With vanishing foreign reserves the caretaker authorities have had to slash subsidies like those on fuel, which initially sparked hoarding and crippling shortages and has seen prices rise by 66 per cent.
And so amid the misery citizens are struggling to get through the day and many have relied on help from abroad.
Cripplingly expensive cancer medications are in such short supply patients and family members have called for a sit-in outside of the United Nations Economic and Social Commission for Western Asia building in Beirut.
“Until now three of the cancer patients we have supported have died after they hadn’t been able to get treatment for a month and a half,” said Hany Nassar of the Barbara Nassar Association for Cancer Patient Support, which called the protest.
The organisation, founded in memory of Nasser’s wife who passed away from cancer in 2014, helps cancer patients try to get access and pay for the medication which can cost $10,000 per cycle.
This is a massacre, we have thousands of cancer patients who will die if they don’t get treatment
Hany Nassar, Barbara Nassar Association for Cancer Patient Support
“This is a massacre, we have thousands of cancer patients in Lebanon who will die if they don’t get treatment,” he added.
Meanwhile across the border in neighbouring Syria and Iraq, the Norwegian Refugee Council warned that a water crisis and drought threatens 12 million there, and may see food production subsequently collapse.
Across the region, rising temperatures, record low levels of rainfall, and drought are depriving people of drinking and agricultural water, the group said on Monday.
It is also disrupting electricity as dams run out of water, which in turn impacts the operations of essential infrastructure including health facilities. Higher temperatures caused by climate change increase the risks and severity of droughts.

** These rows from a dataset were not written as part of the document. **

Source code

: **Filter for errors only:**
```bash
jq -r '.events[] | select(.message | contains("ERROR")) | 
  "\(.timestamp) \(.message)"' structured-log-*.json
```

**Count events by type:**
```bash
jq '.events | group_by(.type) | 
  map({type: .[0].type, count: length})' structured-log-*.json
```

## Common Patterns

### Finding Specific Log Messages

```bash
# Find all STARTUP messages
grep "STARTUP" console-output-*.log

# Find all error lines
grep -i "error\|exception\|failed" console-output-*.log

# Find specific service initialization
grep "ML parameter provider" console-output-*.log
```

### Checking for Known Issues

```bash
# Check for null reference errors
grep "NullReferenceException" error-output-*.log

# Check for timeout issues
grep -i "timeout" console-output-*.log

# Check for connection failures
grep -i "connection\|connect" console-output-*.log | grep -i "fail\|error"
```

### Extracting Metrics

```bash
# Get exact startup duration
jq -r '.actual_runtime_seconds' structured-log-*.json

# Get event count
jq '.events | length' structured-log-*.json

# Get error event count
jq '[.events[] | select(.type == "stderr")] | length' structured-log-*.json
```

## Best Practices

The statement added that in Syria at least 400 square kilometres of agricultural land risk total drought, while two dams in the north of the country, serving three million people with electricity, face imminent closure.

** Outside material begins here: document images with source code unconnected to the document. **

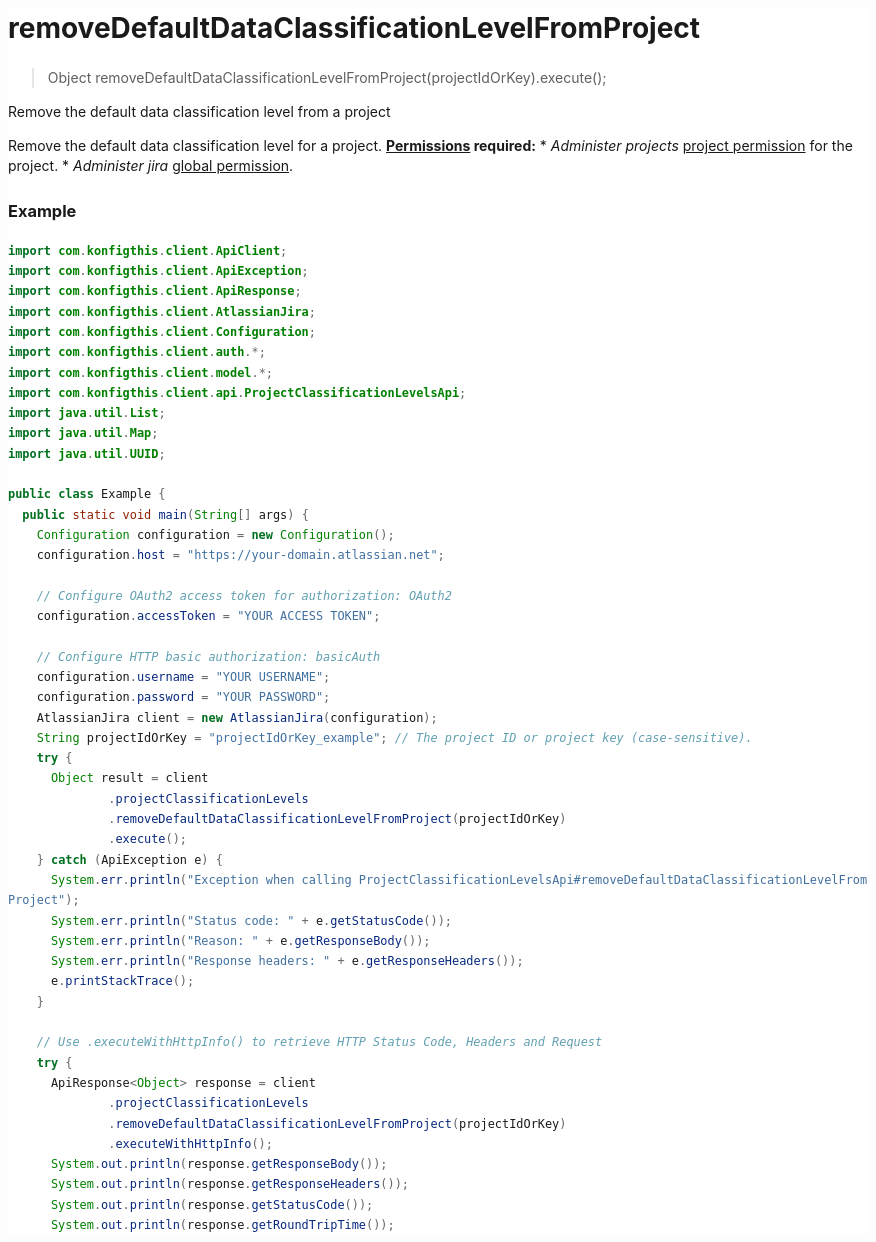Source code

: <a name="removeDefaultDataClassificationLevelFromProject"></a>
# **removeDefaultDataClassificationLevelFromProject**
> Object removeDefaultDataClassificationLevelFromProject(projectIdOrKey).execute();

Remove the default data classification level from a project

Remove the default data classification level for a project.  **[Permissions](https://dac-static.atlassian.com) required:**   *  *Administer projects* [project permission](https://confluence.atlassian.com/x/yodKLg) for the project.  *  *Administer jira* [global permission](https://confluence.atlassian.com/x/x4dKLg).

### Example
```java
import com.konfigthis.client.ApiClient;
import com.konfigthis.client.ApiException;
import com.konfigthis.client.ApiResponse;
import com.konfigthis.client.AtlassianJira;
import com.konfigthis.client.Configuration;
import com.konfigthis.client.auth.*;
import com.konfigthis.client.model.*;
import com.konfigthis.client.api.ProjectClassificationLevelsApi;
import java.util.List;
import java.util.Map;
import java.util.UUID;

public class Example {
  public static void main(String[] args) {
    Configuration configuration = new Configuration();
    configuration.host = "https://your-domain.atlassian.net";
    
    // Configure OAuth2 access token for authorization: OAuth2
    configuration.accessToken = "YOUR ACCESS TOKEN";
    
    // Configure HTTP basic authorization: basicAuth
    configuration.username = "YOUR USERNAME";
    configuration.password = "YOUR PASSWORD";
    AtlassianJira client = new AtlassianJira(configuration);
    String projectIdOrKey = "projectIdOrKey_example"; // The project ID or project key (case-sensitive).
    try {
      Object result = client
              .projectClassificationLevels
              .removeDefaultDataClassificationLevelFromProject(projectIdOrKey)
              .execute();
    } catch (ApiException e) {
      System.err.println("Exception when calling ProjectClassificationLevelsApi#removeDefaultDataClassificationLevelFromProject");
      System.err.println("Status code: " + e.getStatusCode());
      System.err.println("Reason: " + e.getResponseBody());
      System.err.println("Response headers: " + e.getResponseHeaders());
      e.printStackTrace();
    }

    // Use .executeWithHttpInfo() to retrieve HTTP Status Code, Headers and Request
    try {
      ApiResponse<Object> response = client
              .projectClassificationLevels
              .removeDefaultDataClassificationLevelFromProject(projectIdOrKey)
              .executeWithHttpInfo();
      System.out.println(response.getResponseBody());
      System.out.println(response.getResponseHeaders());
      System.out.println(response.getStatusCode());
      System.out.println(response.getRoundTripTime());
```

In Iraq, large swathes of farmland, fisheries, power production and drinking water sources have been depleted of water.
“The total collapse of water and food production for millions of Syrians and Iraqis is imminent,” said Carsten Hansen, NRC’s Regional Director.
“With hundreds of thousands of Iraqis still displaced and many more still fleeing for their lives in Syria, the unfolding water crisis will soon become an unprecedented catastrophe pushing more into displacement.”